Merry-Go-Round downplays 16% drop in December sales

January 07, 1994|By Timothy J. Mullaney | Timothy J. Mullaney,Staff Writer

Embattled Merry-Go-Round Enterprises Inc. reported critically important December sales that the firm said indicated it was heading in the right direction, but analysts said the numbers leave the future of the Joppa-based retailer in doubt.

The company said sales for the five-week period that ended Jan. 1 increased 5 percent, to $178 million, from the same period a year ago. But same-store sales for last month fell 16 percent.

Same-store sales -- sales at stores open more than a year -- are an important gauge of performance because they allow retailers to compare one year to the next.

Despite the 16 percent drop, company President Michael D. Sullivan said the figures are an improvement over the whopping 23 percent drop in November.

He attributed much of the decline to the company's efforts to pare inventories, which at the beginning of December were 20 percent lower than last year's levels. The investment community had complained that the company's inventories, and thus costs, were too high.

"My point is that if you have 20 percent less inventory, you are going to do a lot less sales," Mr. Sullivan said. He said sales actually increased 3 percent over last year during the last week of December. The improvement since November "shows a trend going forward," he said.

But analyst Edward Johnson of Johnson Redbook Service in New York said the company did not take questions from analysts after disclosing the December results. And Mr. Johnson said it's too soon to say the improvement helps the company's chances of avoiding filing for bankruptcy court protection.

Merry-Go-Round acknowledged last month that it might have to file for Chapter 11 protection under the Federal Bankruptcy Act if it could not negotiate with lenders to shore up its finances.

The company operates about 1,445 stores in 44 states -- catering to men and women in their teens and early 20s -- under the names Merry-Go-Round, Attivo, DJs, Dejaiz, Cignal and Chess King.

Mr. Sullivan said the company received no immediate reaction to its announcement from major factoring companies, some of which last month stopped extending financing to the company for new inventory. He declined to say whether the announcement made bankruptcy court-supervised reorganization more or less likely, citing negotiations with bank lenders.

Bloomberg Business News reported yesterday that $ Merry-Go-Round is seeking more time to pay off debt to its major creditors while it negotiates a new bank loan.

The company violated covenants in its credit agreements after it took a $35 million charge in the third quarter to write down the value of poor-selling goods and to close about 30 weak stores.

It reported a loss of $38.5 million, or 71 cents a share, for the quarter ended in October.

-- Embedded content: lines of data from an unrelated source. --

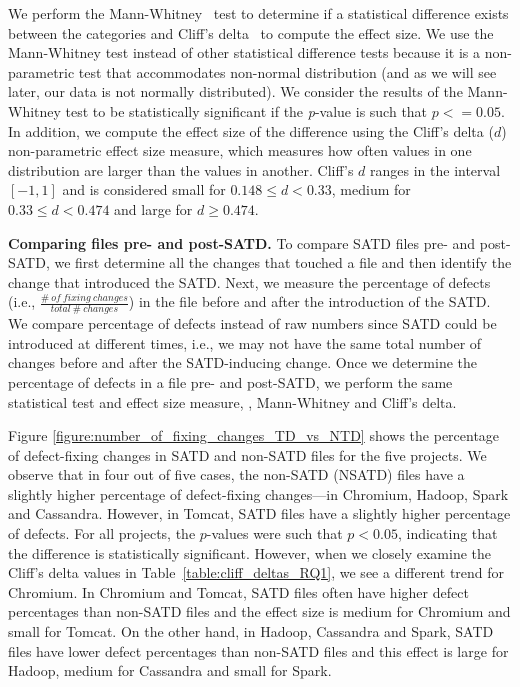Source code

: We perform the Mann-Whitney~\cite{mann1947test} test to determine if a statistical difference exists between the categories and Cliff's delta~\cite{Cliff:2005} to compute the effect size. We use the Mann-Whitney test instead of other statistical difference tests because it is a non-parametric test that accommodates non-normal distribution (and as we will see later, our data is not normally distributed). We consider the results of the Mann-Whitney test to be statistically significant if the \textit{p}-value is such that $p <= 0.05$. In addition, we compute the effect size of the difference using the Cliff's delta ($d$) non-parametric effect size measure, which measures how often values in one distribution are larger than the values in another. Cliff's $d$ ranges in  the interval $[-1,1]$ and is considered small for $0.148 \le d < 0.33$, medium for $0.33 \le d < 0.474$ and large for $d \ge 0.474$.




\noindent\textbf{Comparing files pre- and post-SATD.} To compare SATD files pre- and post-SATD, we first determine all the changes that touched a file and then identify the change that introduced the SATD. Next, we measure the percentage of defects (i.e., $\frac{\#~of~fixing~changes}{total~\#~changes}$) in the file before and after the introduction of the SATD. We compare percentage of defects instead of raw numbers since SATD could be introduced at different times, i.e., we may not have the same total number of changes before and after the SATD-inducing change. Once we determine the percentage of defects in a file pre- and post-SATD, we perform the same statistical test and effect size measure, \ie{}, Mann-Whitney and Cliff's delta.


 Figure \ref{figure:number_of_fixing_changes_TD_vs_NTD} shows the percentage of defect-fixing changes in SATD and non-SATD files for the five projects. We observe that in four out of five cases, the non-SATD (NSATD) files have a slightly higher percentage of defect-fixing changes---in Chromium, Hadoop, Spark and Cassandra. However, in Tomcat, SATD files have a slightly higher percentage of defects. For all projects, the $p$-values were such that $p < 0.05$, indicating that the difference is statistically significant. However, when we closely examine the Cliff's delta values in Table~\ref{table:cliff_deltas_RQ1}, we see a different trend for Chromium. In Chromium and Tomcat, SATD files often have higher defect percentages than non-SATD files and the effect size is medium for Chromium and small for Tomcat. On the other hand, in Hadoop, Cassandra and Spark, SATD files have lower defect percentages than non-SATD files and this effect is large for Hadoop, medium for Cassandra and small for Spark.


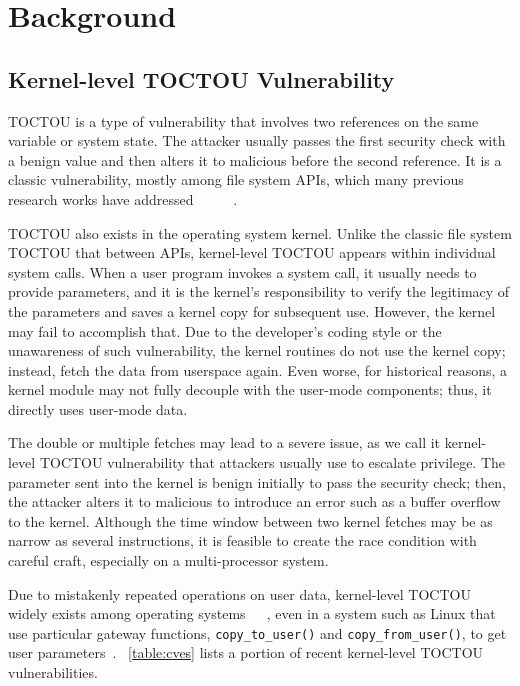 
\section{Background}
\label{sec:ktoctou-background}



\subsection{Kernel-level TOCTOU Vulnerability}

TOCTOU is a type of vulnerability that involves two references on the same variable or system state. The attacker usually passes the first security check with a benign value and then alters it to malicious before the second reference. It is a classic vulnerability, mostly among file system APIs, which many previous research works have addressed ~\cite{dean2004fixing}~\cite{borisov2005fixing}~\cite{bishop1996checking}~\cite{bishop1995race}~\cite{wei2005tocttou}.


TOCTOU also exists in the operating system kernel. Unlike the classic file system TOCTOU that between APIs, kernel-level TOCTOU appears within individual system calls. When a user program invokes a system call, it usually needs to provide parameters, and it is the kernel's responsibility to verify the legitimacy of the parameters and saves a kernel copy for subsequent use. However, the kernel may fail to accomplish that. Due to the developer's coding style or the unawareness of such vulnerability, the kernel routines do not use the kernel copy; instead, fetch the data from userspace again. Even worse, for historical reasons, a kernel module may not fully decouple with the user-mode components; thus, it directly uses user-mode data.


The double or multiple fetches may lead to a severe issue, as we call it kernel-level TOCTOU vulnerability that attackers usually use to escalate privilege. The parameter sent into the kernel is benign initially to pass the security check; then, the attacker alters it to malicious to introduce an error such as a buffer overflow to the kernel. Although the time window between two kernel fetches may be as narrow as several instructions, it is feasible to create the race condition with careful craft, especially on a multi-processor system.


Due to mistakenly repeated operations on user data, kernel-level TOCTOU widely exists among operating systems~\cite{watson2007exploiting}~\cite{yang2012concurrency}~\cite{lu2008learning}, even in a system such as Linux that use particular gateway functions, \texttt{copy\_to\_user()} and \texttt{copy\_from\_user()}, to get user parameters~\cite{double-fetch-linux}. ~\autoref{table:cves} lists a portion of recent kernel-level TOCTOU vulnerabilities.

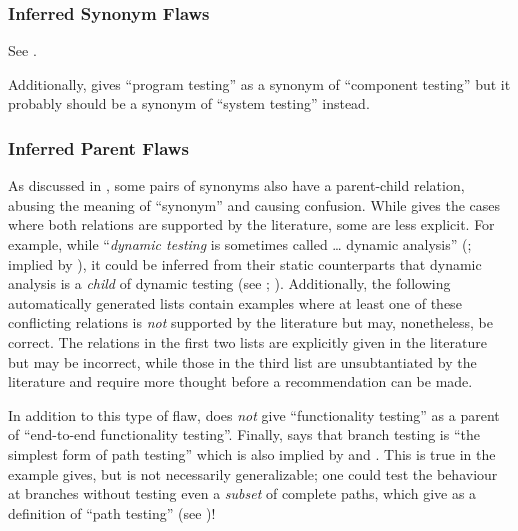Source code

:     \subsubsection{Inferred Synonym Flaws}
    See .

    \begin{enumerate}
        
    \end{enumerate}

    Additionally, \citet[p.~46]{Kam2008} gives ``program testing'' as a synonym
    of ``component testing'' but it probably should be a synonym of ``system
    testing'' instead.

    \subsubsection{Inferred Parent Flaws}
    \label{infParSyns}
    As discussed in , some pairs of synonyms also have a
    parent-child relation, abusing the meaning of ``synonym'' and causing
    confusion. While  gives the cases where both relations
    are supported by the literature, some are less explicit. For example, while
    ``\emph{dynamic testing} is sometimes called \dots{} dynamic analysis''
    (\citealp[p.~438]{PetersAndPedrycz2000}; implied by \citealp[p.~149]{IEEE2017}),
    it could be inferred from their static counterparts that dynamic analysis
    is a \emph{child} of dynamic testing (see
    \citealp[pp.~9, 17, 25, 28]{IEEE2022}; \citealpISTQB{}). Additionally, the
    following automatically generated lists contain examples where at least
    one of these conflicting relations is \emph{not} supported by the
    literature but may, nonetheless, be correct. The relations in the first two
    lists are explicitly given in the literature but may be incorrect, while
    those in the third list are unsubtantiated by the literature and require
    more thought before a recommendation can be made.

    

    In addition to this type of flaw, \citep[Tab.~2]{Gerrard2000a} does
    \emph{not} give ``functionality testing'' as a parent of ``end-to-end
    functionality testing''. Finally, \citet[p.~119]{Patton2006} says that
    branch testing is ``the simplest form of path testing'' which is also
    implied by \citet[Fig.~F.1]{IEEE2021} and
    \citet[p.~433]{vanVliet2000}. This is true in the example
    \citeauthor{Patton2006} gives, but is not necessarily generalizable; one
    could test the behaviour at branches without testing even a \emph{subset}
    of complete paths, which \citet[p.~316]{IEEE2017} give as a definition of
    ``path testing'' (see )!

To give it breathing room while it talks to its banks, Merry-Go-Round wants creditors to wait 60 days or as long as 18 months to be paid for bills that were due Dec. 10, said one creditor who asked not to be identified, according to Bloomberg Business News. "They're running around like chickens with their heads cut off," the creditor was quoted as saying. "It's all an act of desperation."

Specialty retailers had been widely expected to post weak performances during December, analysts said. But they said markdowns could have played a strong role in the sales gains for the stronger performers, and for the late December gains for Merry-Go-Round.

"If they got the volume at the expense of the bottom line, then it's a problem," said Peter Schaeffer, analyst with Johnson Redbook Service.

Merry-Go-Round's shares closed at $3.50, down 50 cents yesterday. Volume was 2.16 million shares, almost twice the three-month daily average of 1.13 million shares.